ESIP Hosts (Annie Burgess), Steve Kempler, Chung-Lin Shie, Robert Downs, Beth Huffer, Shea Caspersen, Tiffany Mathews, Byron Peters, Ethan McMahon, Sudhir Shrestha


Agenda:

Agenda

1. Tools and Techniques – Status

2. How can we best validate our work with ESDA users?

3. ESIP Summer Meeting Planning. Session Title: Earth Science Data Analytics Tools, Techniques and More (http://commons.esipfed.org/node/9140)

4. Open Mic – What else should we be addressing?


Presentations:

Reviewed tools/techniques matrix


Notes:

Thank you all for attending and participating in our telecon


Announcement: Bar will be giving a very valuable presentation at the July ESIP ESDA Cluster session on her experiences, as a student of Data Science. This will be very interesting to hear first hand experience from someone is going through the paces of 'what it takes to be a Data Scientist'


In this telecon, we explored and agreed on a different approach to organizing and categorizing the information we have so far gathered: ESDA types, techniques, tools, and goals, and how we relate them to each other.


Thus far, our approach has been: use cases --> derive requirements --> map tools/techniques for preparation, for reduction, for analysis....then gap analysis: Determine requirements that have no tools/techniques.


Because we can not get enough use cases to know all the requirements, we became somewhat stymied.


Our new approach is now: for preparation, for reduction, for analysis --> known techniques --> map to known tools... then gap analysis: determine known techniques that have no tools.


We can do this, because we know known techniques, and we know known tools. But what about requirements. Requirements that do not have known tools/techniques mapped to it, will either surface when we discover them, or, if requiring a new technique, may very well come with techniques created by the author of the requirement, and maybe even an author created tool.


The gap analysis that is more tangible that we can pursue is: determine known techniques that have no tools. Tools, after all, is what we all like to build, right?


Discussion led to Action Item #1, below.


To Do List:

Done:

1. Finalize ESDA Definition and Goal categories

2. Write letter to ESIP Executive Committee proposing that the ESDA Definitions and Goal categories be ESIP approved

3. Characterize use cases by Goal categories and other analytics driving considerations

4. Derive requirements from #3

Underway:

5. Survey existing data analytics tools/techniques

6. Write our paper describing ... all the above


Next Meeting:

Durham


Agenda:

1. Observations in learning to be a Data Scientist - Bar

2. Techniques mapped to ESDA types and goals – Status

3. Tools mapped to techniques, and gaps - Status

4. How can we best validate our work with ESDA users?

5. Next Steps

6. Open Mic – What else should we be addressing?


Actions:

1. All: From the Techniques/Goals/Types matrix (https://docs.google.com/spreadsheets/d/1Xg4zYqAqrfu6NMdQtTYJn50J8kXpjpQBC0exX3XYOVQ/edit#gid=0)...

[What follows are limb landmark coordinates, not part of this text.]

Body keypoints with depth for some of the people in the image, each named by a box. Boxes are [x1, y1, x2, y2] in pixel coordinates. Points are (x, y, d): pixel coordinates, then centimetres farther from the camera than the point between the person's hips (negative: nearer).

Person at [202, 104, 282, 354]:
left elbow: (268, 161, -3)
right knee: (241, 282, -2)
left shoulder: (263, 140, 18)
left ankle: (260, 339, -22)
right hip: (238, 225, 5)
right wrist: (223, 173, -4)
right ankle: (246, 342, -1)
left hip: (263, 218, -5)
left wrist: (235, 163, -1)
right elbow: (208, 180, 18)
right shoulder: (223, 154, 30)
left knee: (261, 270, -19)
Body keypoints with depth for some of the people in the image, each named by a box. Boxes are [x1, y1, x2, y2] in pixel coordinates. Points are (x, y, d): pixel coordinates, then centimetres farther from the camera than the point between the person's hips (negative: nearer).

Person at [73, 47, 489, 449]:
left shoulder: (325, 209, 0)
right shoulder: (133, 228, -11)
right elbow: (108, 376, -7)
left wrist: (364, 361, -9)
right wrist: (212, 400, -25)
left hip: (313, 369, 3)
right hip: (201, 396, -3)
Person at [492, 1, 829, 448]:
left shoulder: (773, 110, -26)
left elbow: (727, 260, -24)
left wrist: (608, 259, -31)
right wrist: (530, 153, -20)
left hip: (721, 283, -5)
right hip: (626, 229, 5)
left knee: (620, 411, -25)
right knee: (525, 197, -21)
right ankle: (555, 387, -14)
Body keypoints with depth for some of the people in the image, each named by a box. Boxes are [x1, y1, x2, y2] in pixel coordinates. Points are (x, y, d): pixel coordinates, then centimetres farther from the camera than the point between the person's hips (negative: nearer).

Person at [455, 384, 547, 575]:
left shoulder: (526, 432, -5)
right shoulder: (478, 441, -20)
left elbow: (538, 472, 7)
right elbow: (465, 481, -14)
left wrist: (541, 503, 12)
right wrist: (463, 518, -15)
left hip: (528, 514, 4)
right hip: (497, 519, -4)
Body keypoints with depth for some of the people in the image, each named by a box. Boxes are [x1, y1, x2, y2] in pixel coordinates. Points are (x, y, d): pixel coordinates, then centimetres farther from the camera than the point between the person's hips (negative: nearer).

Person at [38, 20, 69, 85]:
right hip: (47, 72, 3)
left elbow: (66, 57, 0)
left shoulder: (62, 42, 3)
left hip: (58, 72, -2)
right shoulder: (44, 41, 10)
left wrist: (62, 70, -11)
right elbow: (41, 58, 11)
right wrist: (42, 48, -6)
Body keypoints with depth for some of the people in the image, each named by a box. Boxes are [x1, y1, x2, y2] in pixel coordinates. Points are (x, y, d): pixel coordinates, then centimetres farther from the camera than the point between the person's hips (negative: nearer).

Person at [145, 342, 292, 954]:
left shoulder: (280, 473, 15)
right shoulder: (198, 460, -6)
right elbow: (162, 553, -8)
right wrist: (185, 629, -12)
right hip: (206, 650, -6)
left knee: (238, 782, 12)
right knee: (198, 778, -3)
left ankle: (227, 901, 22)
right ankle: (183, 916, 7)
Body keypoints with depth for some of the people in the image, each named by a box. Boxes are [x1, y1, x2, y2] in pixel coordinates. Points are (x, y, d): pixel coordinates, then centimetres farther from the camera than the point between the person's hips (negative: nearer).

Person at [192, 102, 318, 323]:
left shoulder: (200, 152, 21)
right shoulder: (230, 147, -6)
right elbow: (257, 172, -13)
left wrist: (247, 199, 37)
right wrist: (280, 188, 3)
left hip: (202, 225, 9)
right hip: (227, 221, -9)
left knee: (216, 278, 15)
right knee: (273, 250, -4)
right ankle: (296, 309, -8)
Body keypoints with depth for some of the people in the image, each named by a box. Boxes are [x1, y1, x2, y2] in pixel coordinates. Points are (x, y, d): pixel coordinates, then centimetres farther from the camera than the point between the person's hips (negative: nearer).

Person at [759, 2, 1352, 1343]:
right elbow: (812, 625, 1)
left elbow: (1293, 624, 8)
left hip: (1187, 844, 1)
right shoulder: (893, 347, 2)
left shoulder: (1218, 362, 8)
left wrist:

Go down ESDA Type columns entitled: Data Preparation, Data Reduction, and Data Analysis, and delete the techniques (starting on row 16) that can NOT be applied to that column ESDA type. Thus, the techniques that remain, are those that CAN be applied to that column ESDA type. If you are not sure what the technique is, please see technique descriptions at the Google Spreadsheet: https://docs.google.com/spreadsheets/d/1Xv8qySG4k6p8Y3rOYLonWlahwKPT86MCuJoIT3wske8/edit#gid=0 starting on line 33.

Please ask for permission to edit. So that we don't edit over each other, please download a copy to edit, and send back to Steve, or ask Steve to send you a copy to edit.

Please spend a little time and provide back by Friday, June 24. That would be great.

Step 2 would be mapping techniques to goals. More to come on this.


2. All - For our Cluster face to face in Durham: Please identify one or two multi-data researchers who would be willing to provide insights into their experiences and needs for accessing and preparing data for co-analysis of heterogeneous data.